C) If the children do not possess the language or the understanding required to imagine, discuss, analyze and evaluate the conditions of your concept in the classroom, will notes on a PowerPoint slide help? If notes can help, doesn’t the kind of notes provided matter? Isn’t this akin to giving an average ten-year-old a collegiate dictionary and asking him to look up the word “gentry?” After he gets the “notes,” he probably will still have no applicable understanding of the concept “gentrification.”

D) Expecting remedial students to independently choose passages to read for enrichment is almost like asking them if they want a root canal for breakfast. The explanation here is similar to the one in C. If language and understanding are the problem, the average student does not possess the resilience required to choose, decode, study and fully process the grade-level support literature on his own.

E) The Internet is not a teacher; it’s a huge electronic library. You and I use it to learn because we are familiar with library rules (in the brick and mortar and online environments).  We know where to go to get the information we need. Most children are as Net literate as they are library literate; they are using the Internet for social interactions. Expecting children to gain mastery by using supporting Internet sources, then, is like asking them to use their lunchtime to discuss quantum physics.

I propose that we not think in any of these ways because in all of these attitudes, students lose. As the teachers, the coaches, we’re supposed to help kids win.

Let’s go back to the “Oh my God” moment, and let’s take a different turn. Before you let any other question crop up in your mind, ask yourself: What building blocks/avenues do my students need to get to my desired academic destination?

You’ve seen pictures of the neural pathways of the brain. (If you haven’t, use the Internet.) Our thoughts and understandings build on each other in a beautiful web of electric connectivity. Small concepts branch into larger, more complex ones in all sorts of directions. Here’s an example of one such direction: food to fruit to apple to Granny Smith to apple pie, etc. If one part of the thinking web, say the word “apple,” is somehow distorted in the mind—or if that part of the connection for some reason NEVER EXISTED in the mind—the whole understanding (and its resulting communication) is affected.

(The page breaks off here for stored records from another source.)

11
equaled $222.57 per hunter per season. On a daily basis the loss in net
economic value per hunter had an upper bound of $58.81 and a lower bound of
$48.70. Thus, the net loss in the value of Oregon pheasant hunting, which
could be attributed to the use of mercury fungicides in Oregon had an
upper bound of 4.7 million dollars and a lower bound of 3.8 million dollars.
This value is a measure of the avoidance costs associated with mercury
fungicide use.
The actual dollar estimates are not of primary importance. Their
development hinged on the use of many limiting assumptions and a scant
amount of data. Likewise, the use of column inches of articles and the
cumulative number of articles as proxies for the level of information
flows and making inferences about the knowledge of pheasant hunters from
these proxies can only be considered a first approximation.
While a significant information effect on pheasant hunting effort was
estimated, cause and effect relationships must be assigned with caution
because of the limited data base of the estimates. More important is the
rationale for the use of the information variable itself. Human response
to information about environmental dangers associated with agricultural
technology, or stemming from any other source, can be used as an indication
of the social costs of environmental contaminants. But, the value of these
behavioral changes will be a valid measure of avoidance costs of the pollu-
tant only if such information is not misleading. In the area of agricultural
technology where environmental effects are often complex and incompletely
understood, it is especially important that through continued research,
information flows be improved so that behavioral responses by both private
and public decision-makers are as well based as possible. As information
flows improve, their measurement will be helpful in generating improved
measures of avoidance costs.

Imagine a two-year-old jumping up and down, pointing to an apple and screaming, “I want that; I want that!” You cannot say, “Use your words” if the word “apple” has never been spoken in a situation where the word and the object were demonstrated as inextricably linked.

As a remediating teacher, you have to repair the cognitive pathways by backtracking the connections and filling in the holes. So, ask yourself again, “What building blocks/avenues do my students need to get to my desired academic destination?” What MIGHT they be missing that MIGHT prevent them from getting it?

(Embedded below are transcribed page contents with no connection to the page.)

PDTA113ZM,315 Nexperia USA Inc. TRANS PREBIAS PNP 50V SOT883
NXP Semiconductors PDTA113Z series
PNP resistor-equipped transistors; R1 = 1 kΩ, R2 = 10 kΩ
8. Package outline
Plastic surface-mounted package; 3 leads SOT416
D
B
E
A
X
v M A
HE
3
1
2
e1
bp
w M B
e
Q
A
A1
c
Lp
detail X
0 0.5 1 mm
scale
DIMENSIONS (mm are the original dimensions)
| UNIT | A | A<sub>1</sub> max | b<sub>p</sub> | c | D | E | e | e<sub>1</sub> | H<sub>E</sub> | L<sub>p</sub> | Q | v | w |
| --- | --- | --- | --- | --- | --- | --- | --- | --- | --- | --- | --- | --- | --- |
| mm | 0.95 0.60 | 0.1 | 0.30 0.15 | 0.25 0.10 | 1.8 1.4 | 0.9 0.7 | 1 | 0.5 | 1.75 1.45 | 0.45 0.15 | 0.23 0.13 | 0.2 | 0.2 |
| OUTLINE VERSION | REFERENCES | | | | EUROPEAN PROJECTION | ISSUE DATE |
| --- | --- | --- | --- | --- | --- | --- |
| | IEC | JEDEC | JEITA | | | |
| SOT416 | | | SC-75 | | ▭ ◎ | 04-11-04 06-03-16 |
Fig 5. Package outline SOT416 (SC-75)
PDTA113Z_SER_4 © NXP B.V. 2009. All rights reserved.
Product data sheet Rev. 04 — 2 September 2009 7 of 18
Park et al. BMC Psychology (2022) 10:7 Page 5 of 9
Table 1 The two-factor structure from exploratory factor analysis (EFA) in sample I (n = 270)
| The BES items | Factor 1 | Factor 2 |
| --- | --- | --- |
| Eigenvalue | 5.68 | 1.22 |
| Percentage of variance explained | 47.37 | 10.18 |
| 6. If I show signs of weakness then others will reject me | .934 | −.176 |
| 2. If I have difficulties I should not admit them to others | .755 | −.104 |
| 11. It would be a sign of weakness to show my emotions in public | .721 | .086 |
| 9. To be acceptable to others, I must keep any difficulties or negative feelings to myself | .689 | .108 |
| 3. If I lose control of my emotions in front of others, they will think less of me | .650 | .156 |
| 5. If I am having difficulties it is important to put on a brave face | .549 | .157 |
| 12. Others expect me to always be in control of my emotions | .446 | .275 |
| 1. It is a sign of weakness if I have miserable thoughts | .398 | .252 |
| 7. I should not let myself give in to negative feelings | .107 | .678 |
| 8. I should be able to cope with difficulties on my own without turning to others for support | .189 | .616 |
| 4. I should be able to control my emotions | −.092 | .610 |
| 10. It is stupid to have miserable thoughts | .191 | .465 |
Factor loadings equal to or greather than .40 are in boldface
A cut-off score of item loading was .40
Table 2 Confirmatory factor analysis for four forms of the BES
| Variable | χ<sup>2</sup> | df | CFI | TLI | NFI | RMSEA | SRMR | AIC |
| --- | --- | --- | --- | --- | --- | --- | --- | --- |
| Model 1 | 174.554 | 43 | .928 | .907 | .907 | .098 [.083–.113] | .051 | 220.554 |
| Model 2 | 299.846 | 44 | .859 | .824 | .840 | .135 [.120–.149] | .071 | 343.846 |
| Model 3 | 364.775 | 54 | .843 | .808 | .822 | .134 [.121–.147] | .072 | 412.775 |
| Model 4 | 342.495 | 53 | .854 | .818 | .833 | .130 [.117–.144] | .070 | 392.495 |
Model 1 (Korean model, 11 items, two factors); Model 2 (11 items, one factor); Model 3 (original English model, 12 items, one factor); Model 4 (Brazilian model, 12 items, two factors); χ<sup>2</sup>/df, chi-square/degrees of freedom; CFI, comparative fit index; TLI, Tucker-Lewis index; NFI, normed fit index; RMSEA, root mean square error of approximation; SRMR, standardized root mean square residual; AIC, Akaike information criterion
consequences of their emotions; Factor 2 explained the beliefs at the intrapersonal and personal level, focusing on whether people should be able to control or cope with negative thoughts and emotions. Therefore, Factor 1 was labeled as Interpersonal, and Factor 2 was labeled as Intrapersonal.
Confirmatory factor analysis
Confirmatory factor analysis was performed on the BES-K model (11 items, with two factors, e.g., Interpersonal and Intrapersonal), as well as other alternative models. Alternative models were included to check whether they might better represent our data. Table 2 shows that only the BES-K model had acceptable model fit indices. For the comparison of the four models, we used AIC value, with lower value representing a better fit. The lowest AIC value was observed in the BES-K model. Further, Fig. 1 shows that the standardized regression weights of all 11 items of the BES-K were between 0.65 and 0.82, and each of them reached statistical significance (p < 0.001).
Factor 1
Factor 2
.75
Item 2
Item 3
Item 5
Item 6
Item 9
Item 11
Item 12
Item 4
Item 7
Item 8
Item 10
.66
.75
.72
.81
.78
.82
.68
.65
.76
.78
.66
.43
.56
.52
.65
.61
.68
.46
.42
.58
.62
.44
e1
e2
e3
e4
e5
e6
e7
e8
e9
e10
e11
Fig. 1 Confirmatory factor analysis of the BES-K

Some building blocks are repeat offenders on the NEVER EXISTED list. I want to talk about three that could change your teaching and your students forever: vocabulary, convention and function.

If you’ve been around the block a bit, you already know that there are levels of vocabulary. (If you don’t, use the Internet.) Some kinds of vocabulary—the academic words like describe, analyze, compare and contrast—apply in all subjects; but some kinds of vocabulary—like antebellum, figurative language, Pythagorean theorem and buoyancy—are subject specific. You might be mortified to know that BOTH of these types of vocabulary MIGHT be FAR ABOVE what your students are currently able to handle! Before students are able to express ideas at either of these vocabulary levels, you will have to model a number of discussions on a number of topics while demonstrating the connections between these words and the desired thinking process.

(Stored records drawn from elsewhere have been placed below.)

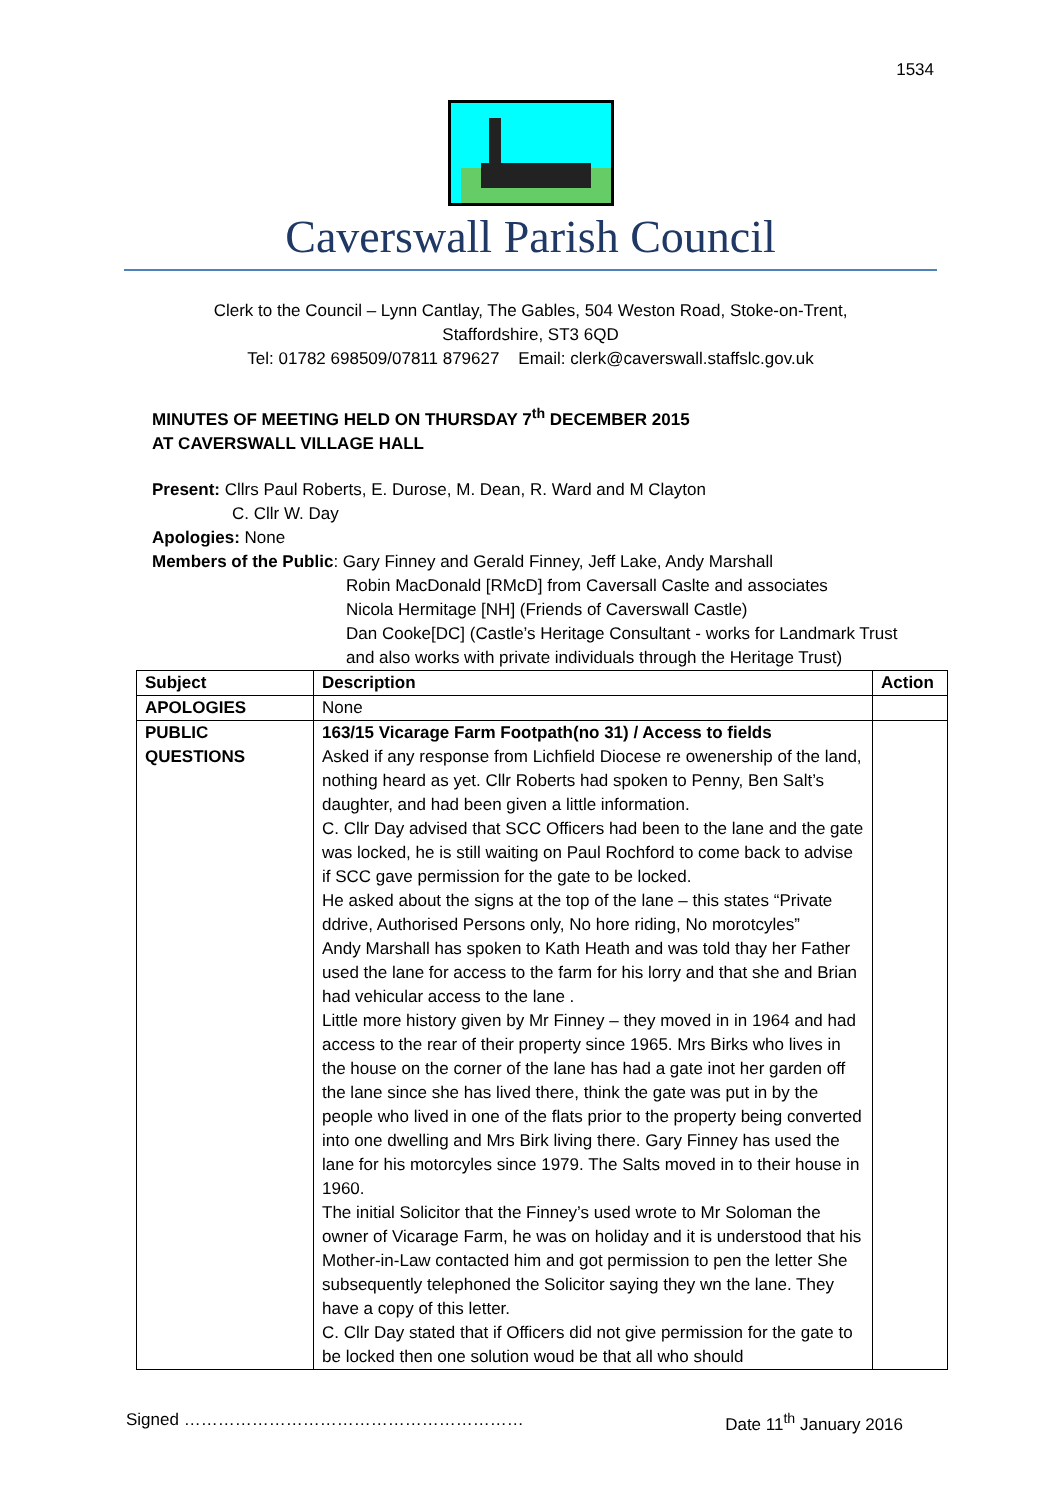1534
Caverswall Parish Council
Clerk to the Council – Lynn Cantlay, The Gables, 504 Weston Road, Stoke-on-Trent,
Staffordshire, ST3 6QD
Tel: 01782 698509/07811 879627 Email: clerk@caverswall.staffslc.gov.uk
MINUTES OF MEETING HELD ON THURSDAY 7<sup>th</sup> DECEMBER 2015
AT CAVERSWALL VILLAGE HALL
Present: Cllrs Paul Roberts, E. Durose, M. Dean, R. Ward and M Clayton
C. Cllr W. Day
Apologies: None
Members of the Public: Gary Finney and Gerald Finney, Jeff Lake, Andy Marshall
Robin MacDonald [RMcD] from Caversall Caslte and associates
Nicola Hermitage [NH] (Friends of Caverswall Castle)
Dan Cooke[DC] (Castle’s Heritage Consultant - works for Landmark Trust
and also works with private individuals through the Heritage Trust)
| Subject | Description | Action |
| --- | --- | --- |
| APOLOGIES | None | |
| PUBLIC QUESTIONS | 163/15 Vicarage Farm Footpath(no 31) / Access to fields Asked if any response from Lichfield Diocese re owenership of the land, nothing heard as yet. Cllr Roberts had spoken to Penny, Ben Salt’s daughter, and had been given a little information. C. Cllr Day advised that SCC Officers had been to the lane and the gate was locked, he is still waiting on Paul Rochford to come back to advise if SCC gave permission for the gate to be locked. He asked about the signs at the top of the lane – this states “Private ddrive, Authorised Persons only, No hore riding, No morotcyles” Andy Marshall has spoken to Kath Heath and was told thay her Father used the lane for access to the farm for his lorry and that she and Brian had vehicular access to the lane . Little more history given by Mr Finney – they moved in in 1964 and had access to the rear of their property since 1965. Mrs Birks who lives in the house on the corner of the lane has had a gate inot her garden off the lane since she has lived there, think the gate was put in by the people who lived in one of the flats prior to the property being converted into one dwelling and Mrs Birk living there. Gary Finney has used the lane for his motorcyles since 1979. The Salts moved in to their house in 1960. The initial Solicitor that the Finney’s used wrote to Mr Soloman the owner of Vicarage Farm, he was on holiday and it is understood that his Mother-in-Law contacted him and got permission to pen the letter She subsequently telephoned the Solicitor saying they wn the lane. They have a copy of this letter. C. Cllr Day stated that if Officers did not give permission for the gate to be locked then one solution woud be that all who should | |
Signed …………………………………………………… Date 11<sup>th</sup> January 2016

The thinking process (the way new words/terms transform, how they are normally used and the understandings those terms communicate within a subject) is conventional. For a remedial student, these three heavy-hitting connections are likely missing. That means that in your planning, you must anticipate a need to start at the vocabulary level and actually walk through, with the children, the conventions, applications and understandings linked to those words.

Lastly, students need a connection to the real-world functions of our concepts. The question “How am I going to use this” should always be answered before it is asked. As adults, we don’t waste our time studying things we don’t think will benefit us in the long run. After a certain age, children feel the same way; and quite frankly, children need to know the practical function of concepts in their everyday world in order to truly understand them.

Here’s what you do after the “Oh my God:”

A) Breathe. Remember that you are working with young minds that need your tutelage, and keep in mind that they can tell when you’re afraid to teach them.

B) Establish your end product. Ask yourself, “What can a child DO or what can they CREATE to show me that they’ve really gotten this concept?” That ending performance task will be the first thing you talk about; not the last. This gives the children a focus and moves them toward functional understanding.

C) Pre-plan conversations and brief, timed activities that will allow you to drop each cognitive block into place. When you first begin to do this, it will take you HOURS to figure out the baby steps to the big ideas. With some practice, you’ll be able to get from “authoritarianism” to “isms” to “ideologies/ideas” to “human practices” to “things people sometimes do” to “make a judgment” in no time. Note: the vocabulary, the convention and the function are important and all three MUST be a part of delivery. Plan to deliver and discuss INTERACTIVELY all of those three in the classroom setting.

D) Ask the children lots of questions, and call every child, every day. Class time may seem to interfere with this practice, but structure your lessons to allow for a bit of teacher to pupil to group time for every student. Encourage children to just answer from their thoughts; that is how you will find the missing information you must teach. That is also how you will find misinformation that you will need to reteach.

E) Have students read, write and speak in your class every day. Chunk the reading; or in other words, go for quality paragraphs instead of skimmed chapters. Expect them to read CLOSELY for specific information. Remedial students need to be guided through the process of investigating texts for particulars.

F) Assign home tasks that allow students to use their class writings and remnants of class conversations to review the concepts. Yes, I’m saying assign homework. Quality is better than quantity. One excellent reflection question is better than assigning twenty questions that will come back incorrect.

G) Assess regularly in various ways. Conversations, pop quizzes, regular quizzes, homework questions, quickwrites, post-it answers, assess, assess, assess. You are looking to make sure that cognition will not be interrupted because of missing cognitive blocks. It’s just like checking a new train track; you must be looking for breaks in the track.

H) Expect growth as a group. Always let your children know where they should be at the end of a set time. This practice is not cruel; it is necessary. Children must learn to set personal goals and work hard until they meet them. Then, once they meet those goals, your students will feel a real sense of achievement.

Again I say, you don’t have to believe me right away. Just TRY these method for one unit. Come back and tell me what happened.

I bet you’ll be surprised at what your children can do when you’ve repaired the breaches and allowed new concepts to assume their natural connective places in children’s neural networks.

Big Brains and Bobbleheads to You,


Ms. Moss

1 comment:

  1. I enjoyed the review on the "bright kids". I would have never thought of how using the "bright kids" to help the remediating students could potentially be harmful for the "bright kids". It is important to remember as an educator that we are to teach every student in class and not just assume that the students who reach mastery should help the remediating students. Your approach to teaching is going back to the core of teaching, and I always appreciate hearing that, to teach, we much first come to an understanding of the importance of vocabulary, and how, with a firm foundation of understanding the vocabulary, students can then develop a deeper sense of what is being taught and build on it.